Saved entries
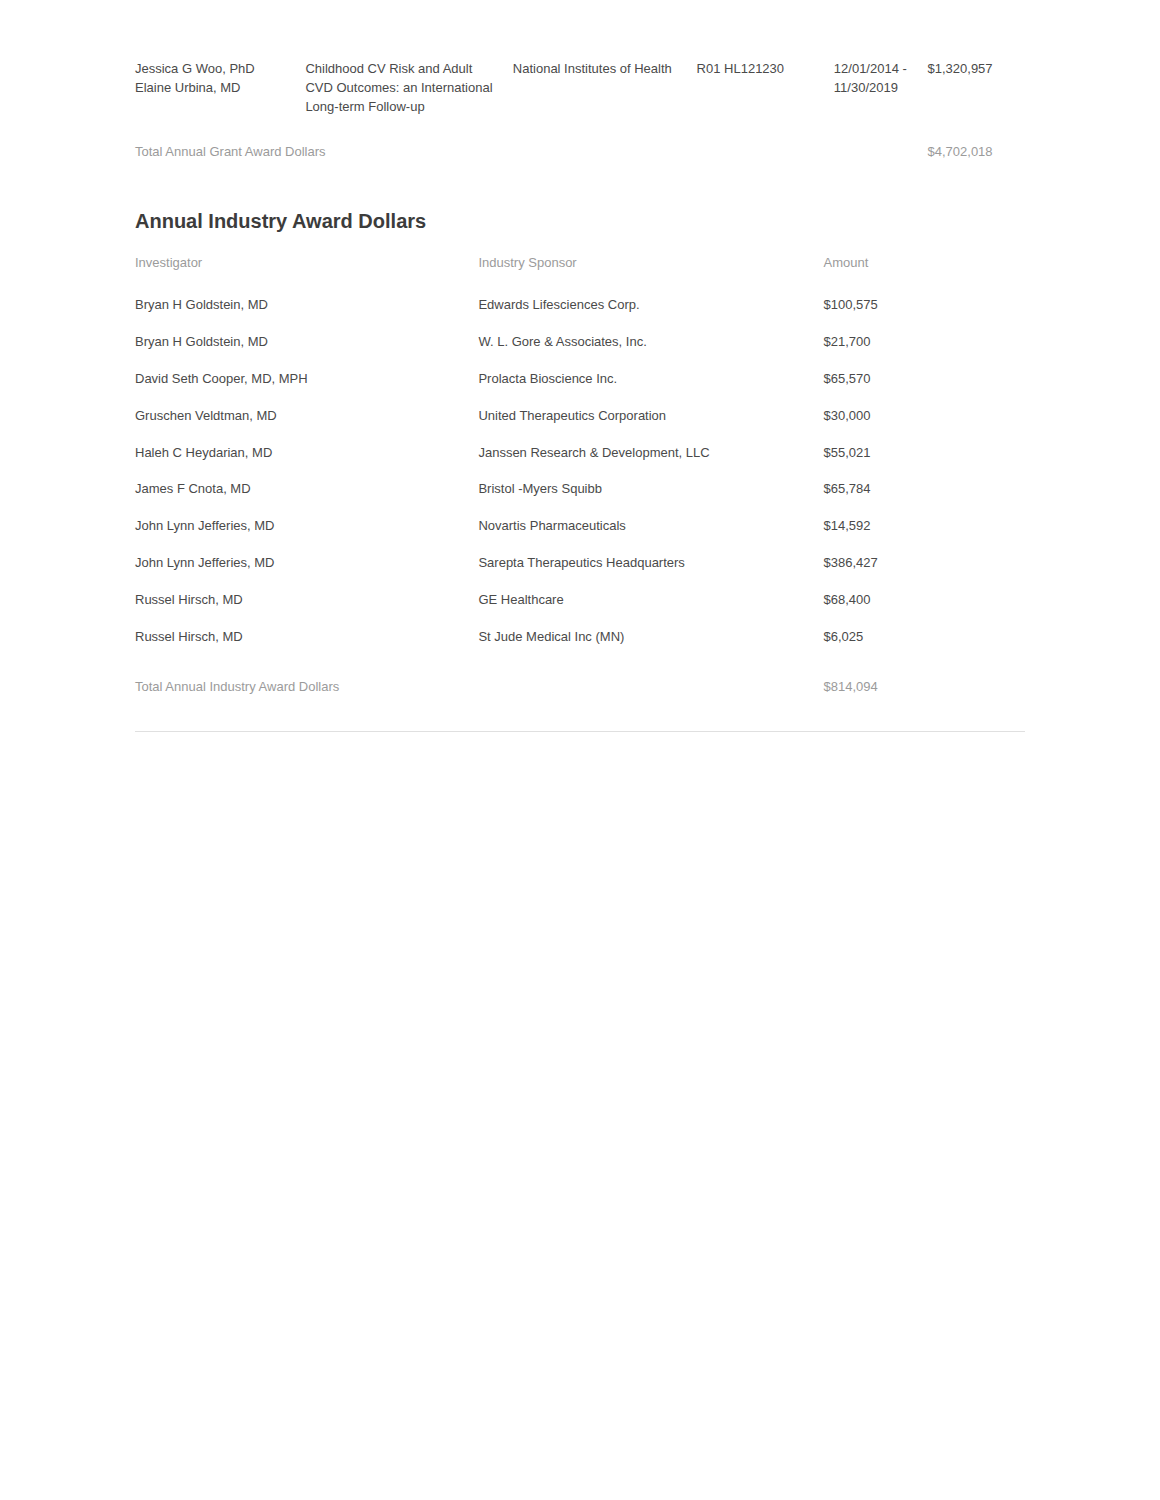| Jessica G Woo, PhD Elaine Urbina, MD | Childhood CV Risk and Adult CVD Outcomes: an International Long-term Follow-up | National Institutes of Health | R01 HL121230 | 12/01/2014 - 11/30/2019 | $1,320,957 |
| Total Annual Grant Award Dollars | $4,702,018 |
Annual Industry Award Dollars
| Investigator | Industry Sponsor | Amount |
| --- | --- | --- |
| Bryan H Goldstein, MD | Edwards Lifesciences Corp. | $100,575 |
| Bryan H Goldstein, MD | W. L. Gore & Associates, Inc. | $21,700 |
| David Seth Cooper, MD, MPH | Prolacta Bioscience Inc. | $65,570 |
| Gruschen Veldtman, MD | United Therapeutics Corporation | $30,000 |
| Haleh C Heydarian, MD | Janssen Research & Development, LLC | $55,021 |
| James F Cnota, MD | Bristol -Myers Squibb | $65,784 |
| John Lynn Jefferies, MD | Novartis Pharmaceuticals | $14,592 |
| John Lynn Jefferies, MD | Sarepta Therapeutics Headquarters | $386,427 |
| Russel Hirsch, MD | GE Healthcare | $68,400 |
| Russel Hirsch, MD | St Jude Medical Inc (MN) | $6,025 |
| Total Annual Industry Award Dollars | | $814,094 |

:: Aim of the task ::
Repeat the entries exactly as they are given, leaving out each image.

:: Output for this exercise ::
| Jessica G Woo, PhD Elaine Urbina, MD | Childhood CV Risk and Adult CVD Outcomes: an International Long-term Follow-up | National Institutes of Health | R01 HL121230 | 12/01/2014 - 11/30/2019 | $1,320,957 |
| Total Annual Grant Award Dollars | $4,702,018 |
Annual Industry Award Dollars
| Investigator | Industry Sponsor | Amount |
| --- | --- | --- |
| Bryan H Goldstein, MD | Edwards Lifesciences Corp. | $100,575 |
| Bryan H Goldstein, MD | W. L. Gore & Associates, Inc. | $21,700 |
| David Seth Cooper, MD, MPH | Prolacta Bioscience Inc. | $65,570 |
| Gruschen Veldtman, MD | United Therapeutics Corporation | $30,000 |
| Haleh C Heydarian, MD | Janssen Research & Development, LLC | $55,021 |
| James F Cnota, MD | Bristol -Myers Squibb | $65,784 |
| John Lynn Jefferies, MD | Novartis Pharmaceuticals | $14,592 |
| John Lynn Jefferies, MD | Sarepta Therapeutics Headquarters | $386,427 |
| Russel Hirsch, MD | GE Healthcare | $68,400 |
| Russel Hirsch, MD | St Jude Medical Inc (MN) | $6,025 |
| Total Annual Industry Award Dollars | | $814,094 |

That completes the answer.